Project Details
Bridging between Hypothetical and Incentivized Choice
Applicant
Professor Dr. Thomas Otter
Subject Area
Accounting and Finance
General, Cognitive and Mathematical Psychology
Statistics and Econometrics
General, Cognitive and Mathematical Psychology
Statistics and Econometrics
Term
from 2018 to 2022
Project identifier
Deutsche Forschungsgemeinschaft (DFG) - Project number 411120839
The hypothetical nature of choices collected in typical discrete choice experiments for market research has long been a source of concern. Because choices in these experiments are more or less inconsequential for respondents, inferences gleaned from this data may lack validity. Recent research in marketing indeed demonstrates increased predictive validity of models calibrated based on choices by properly incentivized respondents (e.g. Ding et al.,2005; Ding2007, Ding et al., 2009; Dong et al., 2010). However, conducting so called incentive-aligned discrete choice experiments is more effortful and costly compared to the standard hypothetical setting. The goal of this proposal therefore is to develop a model based framework that parsimoniously bridges between data from hypothetical discrete choice experiments and data from incentive-aligned discrete choice experiments for the purpose of conserving on data collection effort and cost, however, in keeping with the goal of predicting to incentivized choices. In a nutshell, the framework leverages certain invariance assumptions to fuse a large amount of data from hypothetical discrete choice experiment and a relatively much smaller amount of data from incentive-aligned discrete choice experiment collected in independent experiments, but in the same population, for the purpose of simulating incentivized choices in this population.
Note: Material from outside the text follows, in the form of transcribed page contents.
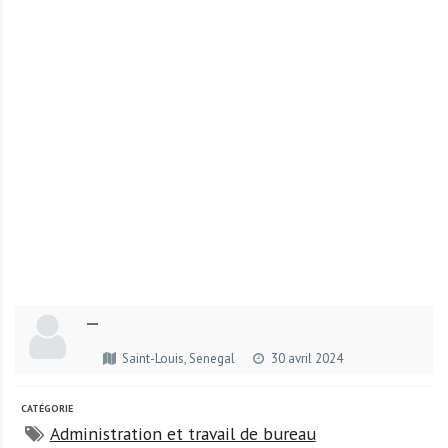
r
t
u
n
i
t
é
s
a
u
T
O
G
—
O
e
Saint-Louis, Senegal
30 avril 2024
t
e
CATÉGORIE
n
Administration et travail de bureau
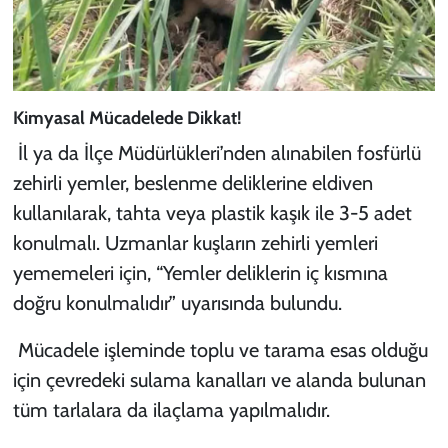
Kimyasal Mücadelede Dikkat!
İl ya da İlçe Müdürlükleri’nden alınabilen fosfürlü
zehirli yemler, beslenme deliklerine eldiven
kullanılarak, tahta veya plastik kaşık ile 3-5 adet
konulmalı. Uzmanlar kuşların zehirli yemleri
yememeleri için, “Yemler deliklerin iç kısmına
doğru konulmalıdır” uyarısında bulundu.
Mücadele işleminde toplu ve tarama esas olduğu
için çevredeki sulama kanalları ve alanda bulunan
tüm tarlalara da ilaçlama yapılmalıdır.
The framework assumes, in line with economic theory, a common set of invariant ('deep') preference parameters, but explicitly accounts for differential decision effort between the hypothetical and the incentive-aligned setting. Differential decision effort is conceptualized as both affecting the amount of cognitive processing, as well as the information set selected for processing. As a consequence, the amount of decision effort may materially change choice probabilities and outcomes, even if underlying, deep preference parameters are invariant. Operationally, we build on process-based choice models developed in mathematical psychology and specifically the recently proposed dependent Poisson race model. Our bridging framework will facilitate valid inferences in situations where it is very or even prohibitively costly to conduct incentive aligned experiments with a sufficiently large number of respondents.